2862 - Dialogue asocial
N. Lygeros
– Quand cesseras-tu d’écouter ces chansons ?
– Quand le monde deviendra réel.
– Il ne changera pas.
– Nous continuerons néanmoins à créer.
– La société n’a que faire de cela.
– Nous ne le faisons pas pour elle.
– Pour qui alors ?
– Pour l’humanité. Seulement pour l’humanité.
– C’est une abstraction.
– Cela ne signifie pas qu’elle soit un non sens.
– C’est vrai mais est-ce utile ?
– Qu’importe l’utile !
– Mais alors ?
– Le beau suffit !
– A qui ?
– Au vrai.
– Comment peux-tu penser être dans le vrai ?
– Car je n’appartiens pas à la societé du bonheur.

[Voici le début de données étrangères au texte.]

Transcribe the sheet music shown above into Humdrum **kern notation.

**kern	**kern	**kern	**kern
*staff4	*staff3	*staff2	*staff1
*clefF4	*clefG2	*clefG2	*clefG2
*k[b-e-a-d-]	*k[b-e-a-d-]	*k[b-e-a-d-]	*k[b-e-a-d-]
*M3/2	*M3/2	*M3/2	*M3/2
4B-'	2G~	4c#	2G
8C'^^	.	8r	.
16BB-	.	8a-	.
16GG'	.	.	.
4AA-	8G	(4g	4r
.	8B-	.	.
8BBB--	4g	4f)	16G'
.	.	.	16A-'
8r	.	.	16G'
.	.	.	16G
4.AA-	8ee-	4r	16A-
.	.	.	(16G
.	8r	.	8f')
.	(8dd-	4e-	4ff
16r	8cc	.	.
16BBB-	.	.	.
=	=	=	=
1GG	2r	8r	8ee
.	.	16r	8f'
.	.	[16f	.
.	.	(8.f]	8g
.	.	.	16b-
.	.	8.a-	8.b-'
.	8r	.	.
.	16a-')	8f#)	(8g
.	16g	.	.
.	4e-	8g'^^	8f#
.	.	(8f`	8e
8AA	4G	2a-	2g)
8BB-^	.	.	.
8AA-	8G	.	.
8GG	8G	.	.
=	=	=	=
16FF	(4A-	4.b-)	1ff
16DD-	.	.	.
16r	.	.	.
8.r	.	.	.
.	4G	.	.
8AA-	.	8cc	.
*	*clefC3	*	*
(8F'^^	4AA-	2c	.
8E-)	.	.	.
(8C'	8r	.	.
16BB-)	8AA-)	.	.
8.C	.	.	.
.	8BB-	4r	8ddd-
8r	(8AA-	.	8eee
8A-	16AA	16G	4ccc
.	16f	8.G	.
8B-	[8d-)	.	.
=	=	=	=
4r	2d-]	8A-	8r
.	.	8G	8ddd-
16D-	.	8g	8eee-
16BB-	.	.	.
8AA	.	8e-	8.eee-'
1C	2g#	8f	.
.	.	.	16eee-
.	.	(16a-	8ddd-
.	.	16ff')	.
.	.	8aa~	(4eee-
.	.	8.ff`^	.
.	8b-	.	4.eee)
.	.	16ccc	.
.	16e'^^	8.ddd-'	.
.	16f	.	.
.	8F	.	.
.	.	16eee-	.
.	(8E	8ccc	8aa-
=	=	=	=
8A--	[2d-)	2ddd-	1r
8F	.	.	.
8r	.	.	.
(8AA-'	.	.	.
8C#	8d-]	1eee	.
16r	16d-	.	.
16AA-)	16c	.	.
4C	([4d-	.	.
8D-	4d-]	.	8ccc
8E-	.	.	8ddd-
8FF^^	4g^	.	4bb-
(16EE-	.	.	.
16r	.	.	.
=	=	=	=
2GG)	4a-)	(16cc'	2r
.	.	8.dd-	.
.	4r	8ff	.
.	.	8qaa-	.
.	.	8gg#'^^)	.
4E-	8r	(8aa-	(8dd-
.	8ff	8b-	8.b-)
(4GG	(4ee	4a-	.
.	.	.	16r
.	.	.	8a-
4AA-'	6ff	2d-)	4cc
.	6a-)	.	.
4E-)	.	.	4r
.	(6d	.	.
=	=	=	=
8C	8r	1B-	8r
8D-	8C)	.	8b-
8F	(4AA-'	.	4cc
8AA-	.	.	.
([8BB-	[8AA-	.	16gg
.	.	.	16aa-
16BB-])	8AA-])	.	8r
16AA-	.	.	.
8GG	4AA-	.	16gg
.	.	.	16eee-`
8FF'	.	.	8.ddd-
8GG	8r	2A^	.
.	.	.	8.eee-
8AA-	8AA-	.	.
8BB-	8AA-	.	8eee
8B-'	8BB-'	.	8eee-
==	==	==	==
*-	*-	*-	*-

– Il n’en existe pas d’autre.
– Je le sais bien.
– Je ne saisis pas ta question.
– C’est celle de la résistance.
– Contre qui ?
– Le rire de dieu.
– Tu es complètement ivre.
– J’ai bu trop de silence.
– Tu en as perdu la tête.
– Mais pas la parole !
– Qu’insinues-tu ?
– Je pense qu’il devrait avoir des remords.
– Pourquoi ?
– Face au génocide.
– Quel génocide ? Le temps efface tout.
– Le temps n’efface rien, ce sont les gens qui oublient.
– Ne parle pas de mémoire.
– Car elle est interdite par la société ?
– Prière de ne pas déranger…
– Exactement !
– Ne compte pas sur moi.
– Tu seras condamné.
– Je suis né ainsi. Condamné à vivre. Aussi je ne crains pas de vivre pour être condamné.